Это тот момент, когда ломается физическая и психическая интеграция. Некоторых заключенных сильная тревога и депрессия могут довести до суицидальной озабоченности и попыток самоубийства.

Они отвратительно ругали меня. У меня было такое чувство, что все были на меня злы и презирали меня. Я думал, почему они презирают меня? (71:) Что я сделал? … Я ел очень мало … Я отказывался от еды и питья … Я чувствовал себя очень подавленным. Я чувствовал, что не имел никаких шансов… Это было до такой степени совершенно безнадежно. В течение шести недель я думал только о том, как бы убить себя.

Другие испытывают обман чувств и галлюцинации, обычно связываемые с психозом:

Я слышал допросы внизу и однажды услышал, как назвали мое имя. Я слушал, как китайца натаскивали, чтобы он давал показания о том, как я собирал информацию о движении войск… На следующий день я узнал голос своего китайского бухгалтера, которому говорили, что я сознался в том же самом, и поэтому его признание лучше согласуется с моим… Однажды я слышал, как охранники в дружеской беседе с немцем говорили, что утихомирят меня, заперев в клетку, которую обычно использовали гоминдановцы … Я чуть не свихнулся.

Такие признаки являются ясным свидетельством, что теряется способность справляться со своей средой. Вместе с тем, они представляют собой — как и любые психиатрические симптомы — защитные усилия, попытки со стороны человеческого организма отразить нечто воспринимаемое в качестве еще большей опасности: в данных случаях, предчувствие тотальной аннигиляции.

Многие из скоротечных галлюцинаций отца Луки представляли собой всего лишь подобную комбинацию упадка сил и восстановления нормального состояния.
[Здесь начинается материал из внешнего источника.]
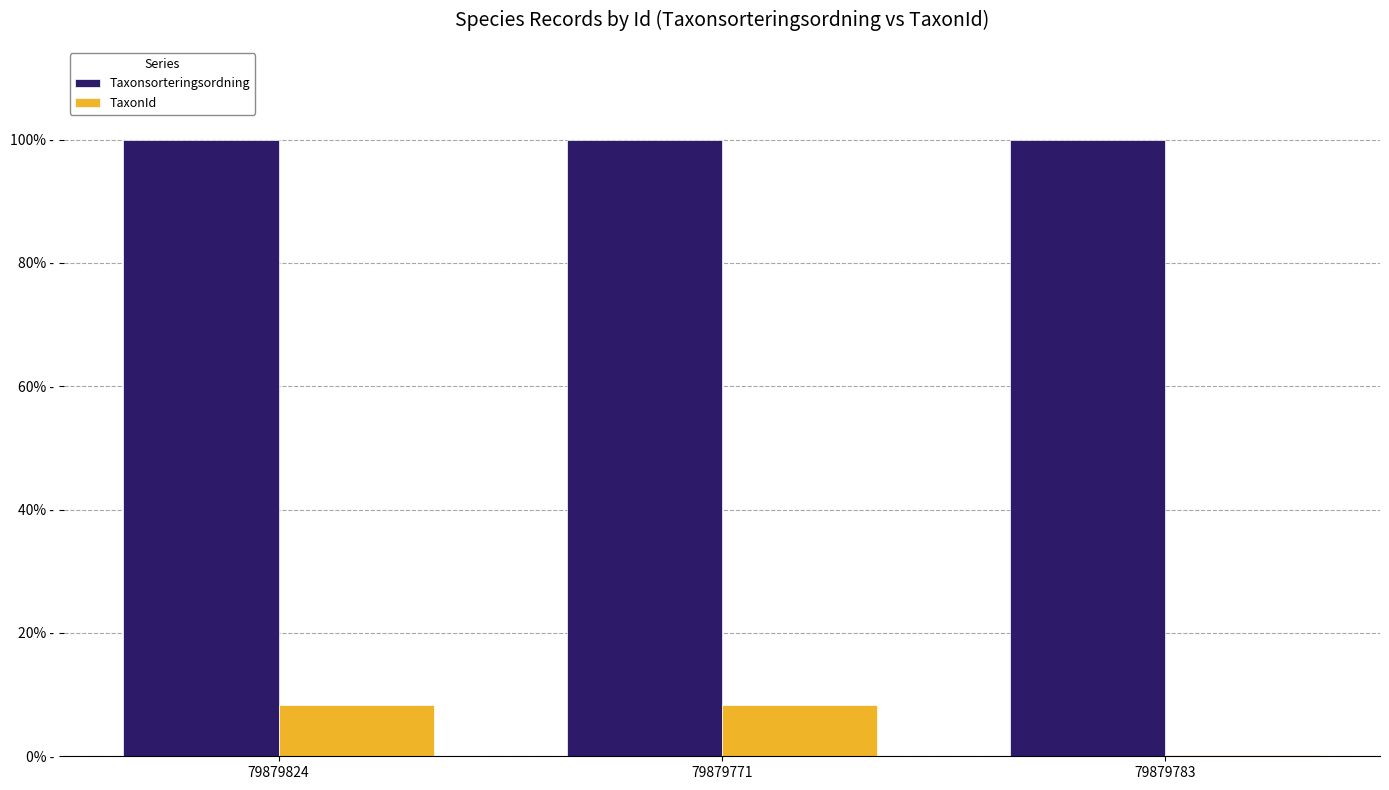

Are the bars horizontal?

No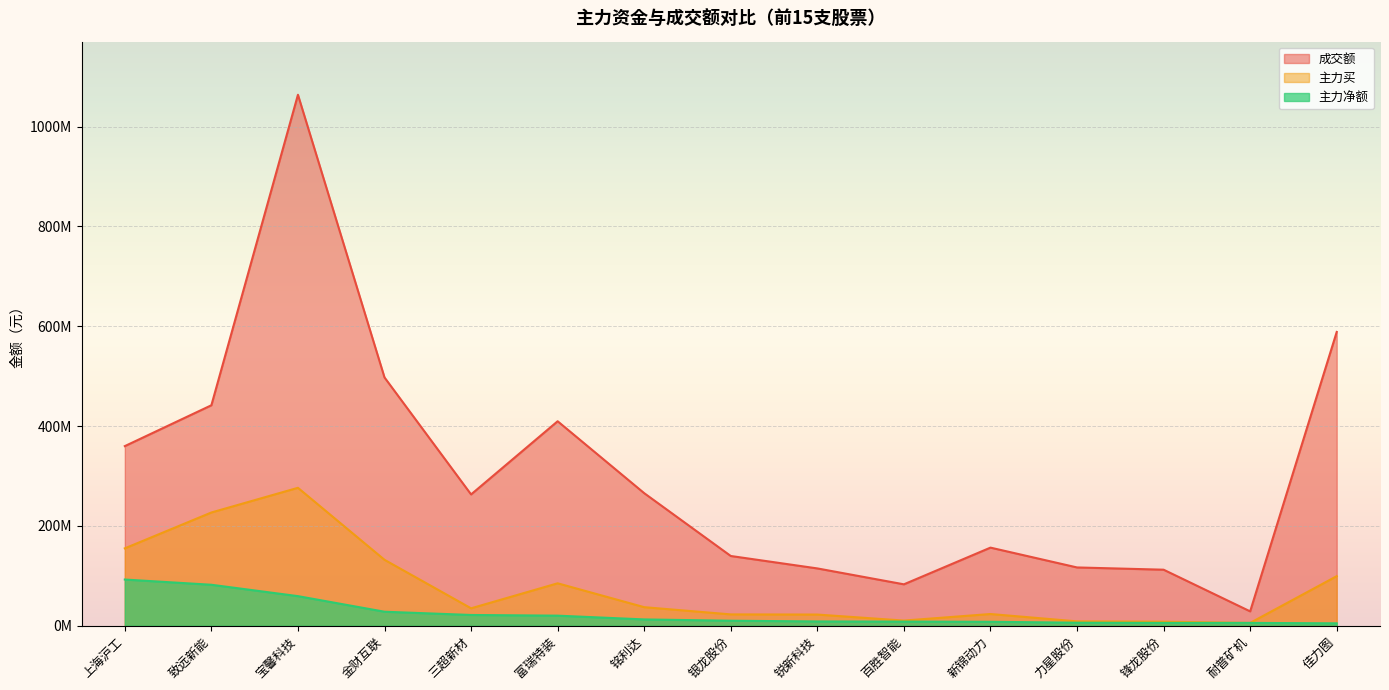

At 锐新科技, list the series in order from smallest to largest.

主力净额, 主力买, 成交额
То, что он воображал (и верил), что консул посещал его тюрьму или что он вновь среди друзей-христиан, было свидетельством потери способности отличать реальное от нереального. Но, переживая этот обман чувств, содержание которого подкрепляло его фантазии о спасении, отец Лука упорно оставался верным собственной жизненной силе, одновременно отвращая базальный страх7.

Ни один заключенный, каковы бы ни были его защиты, никогда полностью не преодолевал этот страх полного уничтожения. Он сохранялся у каждого в большей или меньшей степени весь период заключения, и в некоторых случаях в течение длительного времени после. Это было постоянное внутреннее напоминание об ужасном положении, с которым он вполне может снова столкнуться, если вызовет недовольство у своих тюремщиков.

К этому моменту непосредственные перспективы заключенного, по-видимому, должны заключаться в физической болезни, психозе или смерти. Если его смерть должна остаться символической, а психический ущерб следует удержать в развитии в рамках (72:) обратимой стадии, нужно обеспечить какую-то форму отчаянно необходимого облегчения.